Clemson Memorial Stadium became known as Death Valley in 1948 after the football coach from Presbyterian College told sports writers that his team had to go play Clemson in Death Valley where his teams rarely scored. The name took off in the 1950s when Clemson coach Frank Howard repeatedly referred to the stadium as Death Valley.
In the early 1960s, Howard received a rock from Death Valley, California from a Clemson alumnus. Howard used it as a doorstop until 1966 when a Clemson employee placed the rock on a pedestal at the top of the east end zone hill that the team ran down to get to the field. The players ran by the rock for the first time on September 24, 1966 before beating Virginia, but the tradition of players rubbing the rock before each game began on September 23, 1967 before a victory against Wake Forest. Howard realized the motivational aspect of the rock and told his players that if they gave 110 percent they could receive the privilege of rubbing the rock. Now, every Tiger player rubs the rock on his way down the hill before thousands of screaming Clemson fans.

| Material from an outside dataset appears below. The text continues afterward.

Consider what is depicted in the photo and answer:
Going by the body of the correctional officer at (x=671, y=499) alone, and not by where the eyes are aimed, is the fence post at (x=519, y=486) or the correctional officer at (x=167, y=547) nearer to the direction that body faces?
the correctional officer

The rock receives special attention the 24 hours before the South Carolina game. ROTC cadets stand guard over it and maintain a steady drum cadence that can be heard across campus. Just goes to show that you can never trust your arch rivals!
From the Death Valley mystique, to Howard’ s Rock, to the Tiger mascot, Clemson boasts several timeless traditions that help make college football the exciting sport that it is. Go Tigers!